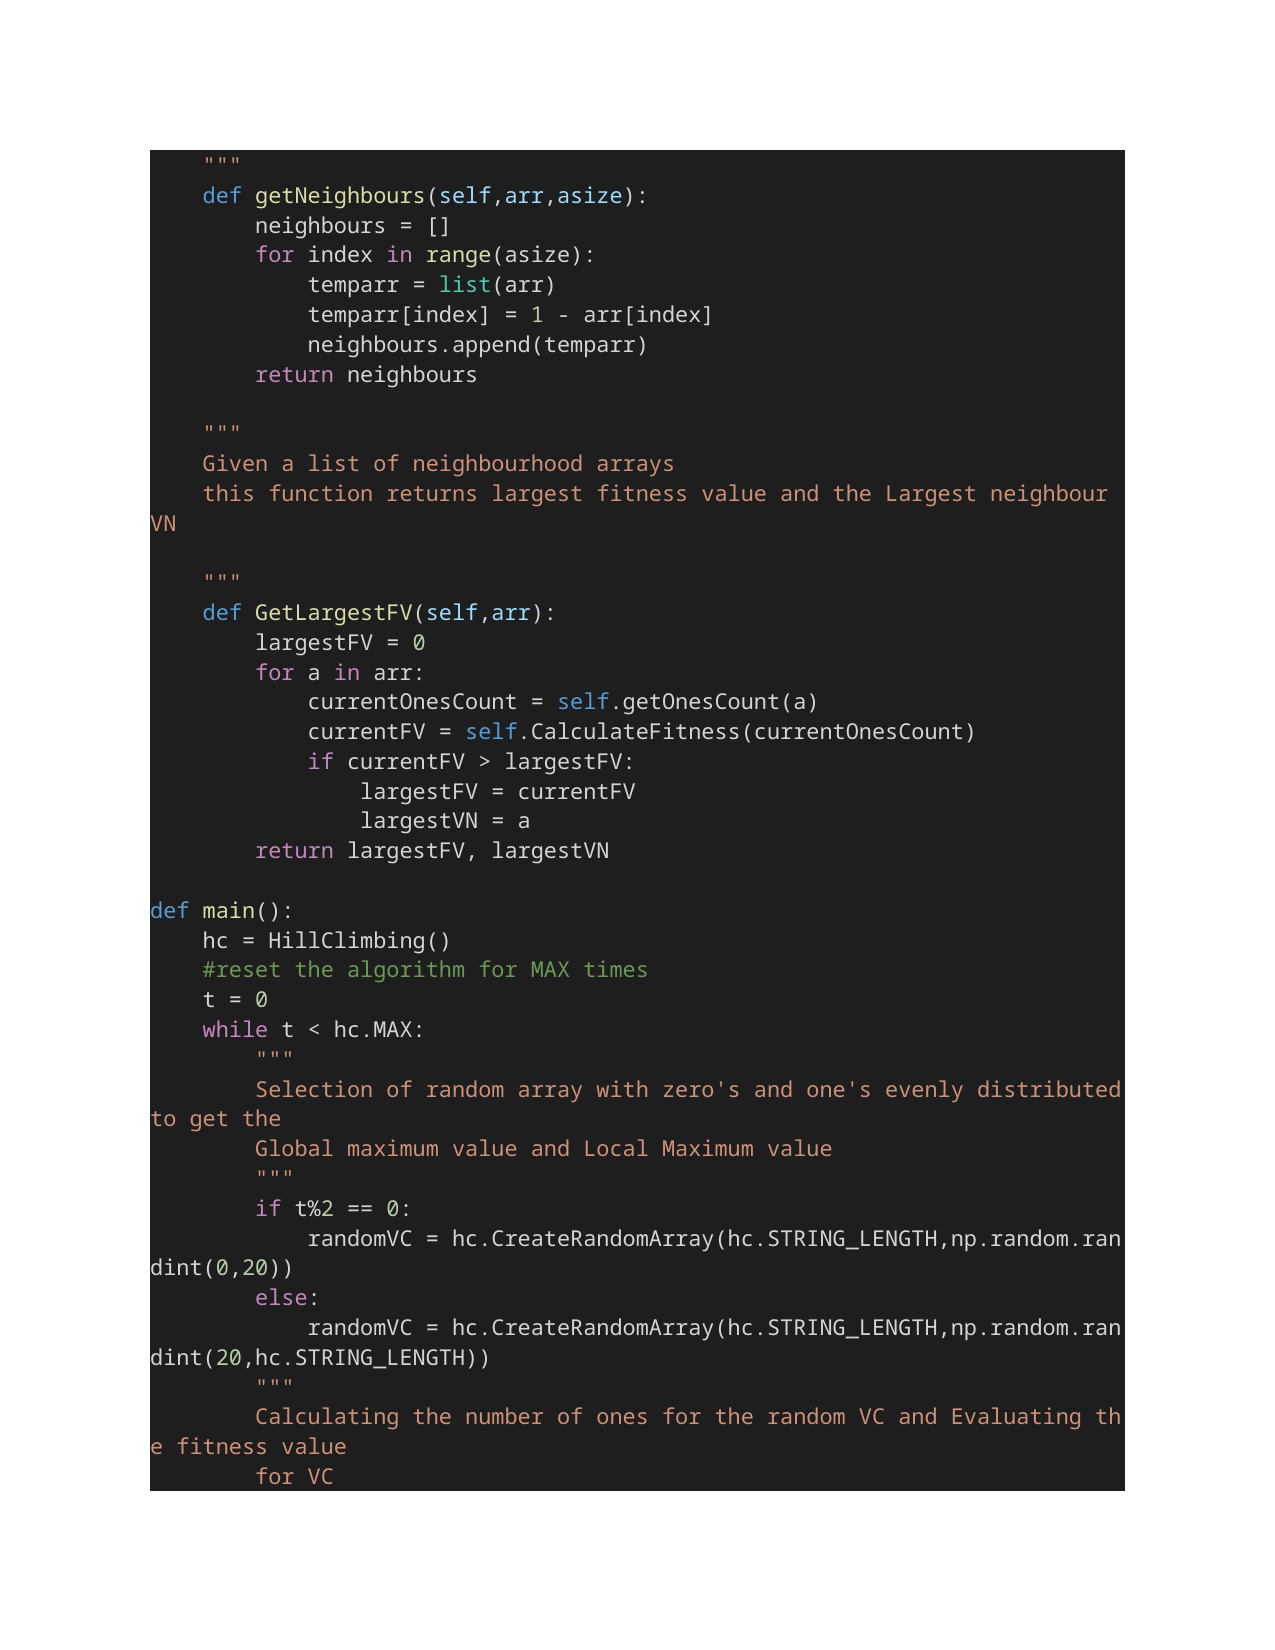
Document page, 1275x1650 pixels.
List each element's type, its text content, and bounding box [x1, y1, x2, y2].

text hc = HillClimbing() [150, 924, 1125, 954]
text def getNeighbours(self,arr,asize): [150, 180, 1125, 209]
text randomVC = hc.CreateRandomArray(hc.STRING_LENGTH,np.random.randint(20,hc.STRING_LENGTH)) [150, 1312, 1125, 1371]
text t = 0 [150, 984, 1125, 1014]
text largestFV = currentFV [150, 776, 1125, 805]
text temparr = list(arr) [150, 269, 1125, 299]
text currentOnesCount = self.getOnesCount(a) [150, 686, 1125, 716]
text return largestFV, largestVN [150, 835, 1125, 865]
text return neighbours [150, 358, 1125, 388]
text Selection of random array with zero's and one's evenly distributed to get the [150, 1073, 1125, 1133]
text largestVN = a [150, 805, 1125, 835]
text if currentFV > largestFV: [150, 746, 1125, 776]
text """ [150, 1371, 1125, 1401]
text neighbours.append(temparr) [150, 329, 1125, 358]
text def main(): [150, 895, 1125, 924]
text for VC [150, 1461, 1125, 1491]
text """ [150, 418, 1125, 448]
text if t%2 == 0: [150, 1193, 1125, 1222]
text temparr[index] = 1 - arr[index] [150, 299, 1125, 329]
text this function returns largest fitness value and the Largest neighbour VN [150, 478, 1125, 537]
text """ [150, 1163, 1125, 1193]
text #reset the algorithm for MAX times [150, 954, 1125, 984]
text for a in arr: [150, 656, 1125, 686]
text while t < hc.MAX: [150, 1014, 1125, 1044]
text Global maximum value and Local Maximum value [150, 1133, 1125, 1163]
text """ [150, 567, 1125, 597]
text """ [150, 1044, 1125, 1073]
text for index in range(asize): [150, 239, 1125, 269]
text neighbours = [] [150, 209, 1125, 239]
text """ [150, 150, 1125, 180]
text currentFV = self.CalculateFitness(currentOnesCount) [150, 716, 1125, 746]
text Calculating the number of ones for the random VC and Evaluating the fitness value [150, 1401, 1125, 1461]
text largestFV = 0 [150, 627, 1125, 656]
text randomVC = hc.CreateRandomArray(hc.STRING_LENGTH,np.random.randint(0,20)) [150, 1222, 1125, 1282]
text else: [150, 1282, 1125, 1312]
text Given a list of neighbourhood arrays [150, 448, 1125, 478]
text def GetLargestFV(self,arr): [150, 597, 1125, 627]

= YOUR INSTRUCTIONS =
Any images must be left out; transcribe the rest of the material exactly.

= REPLY =
Document page, 1275x1650 pixels.
List each element's type, its text content, and bounding box [x1, y1, x2, y2].

text hc = HillClimbing() [150, 924, 1125, 954]
text def getNeighbours(self,arr,asize): [150, 180, 1125, 209]
text randomVC = hc.CreateRandomArray(hc.STRING_LENGTH,np.random.randint(20,hc.STRING_LENGTH)) [150, 1312, 1125, 1371]
text t = 0 [150, 984, 1125, 1014]
text largestFV = currentFV [150, 776, 1125, 805]
text temparr = list(arr) [150, 269, 1125, 299]
text currentOnesCount = self.getOnesCount(a) [150, 686, 1125, 716]
text return largestFV, largestVN [150, 835, 1125, 865]
text return neighbours [150, 358, 1125, 388]
text Selection of random array with zero's and one's evenly distributed to get the [150, 1073, 1125, 1133]
text largestVN = a [150, 805, 1125, 835]
text if currentFV > largestFV: [150, 746, 1125, 776]
text """ [150, 1371, 1125, 1401]
text neighbours.append(temparr) [150, 329, 1125, 358]
text def main(): [150, 895, 1125, 924]
text for VC [150, 1461, 1125, 1491]
text """ [150, 418, 1125, 448]
text if t%2 == 0: [150, 1193, 1125, 1222]
text temparr[index] = 1 - arr[index] [150, 299, 1125, 329]
text this function returns largest fitness value and the Largest neighbour VN [150, 478, 1125, 537]
text """ [150, 1163, 1125, 1193]
text #reset the algorithm for MAX times [150, 954, 1125, 984]
text for a in arr: [150, 656, 1125, 686]
text while t < hc.MAX: [150, 1014, 1125, 1044]
text Global maximum value and Local Maximum value [150, 1133, 1125, 1163]
text """ [150, 567, 1125, 597]
text """ [150, 1044, 1125, 1073]
text for index in range(asize): [150, 239, 1125, 269]
text neighbours = [] [150, 209, 1125, 239]
text """ [150, 150, 1125, 180]
text currentFV = self.CalculateFitness(currentOnesCount) [150, 716, 1125, 746]
text Calculating the number of ones for the random VC and Evaluating the fitness value [150, 1401, 1125, 1461]
text largestFV = 0 [150, 627, 1125, 656]
text randomVC = hc.CreateRandomArray(hc.STRING_LENGTH,np.random.randint(0,20)) [150, 1222, 1125, 1282]
text else: [150, 1282, 1125, 1312]
text Given a list of neighbourhood arrays [150, 448, 1125, 478]
text def GetLargestFV(self,arr): [150, 597, 1125, 627]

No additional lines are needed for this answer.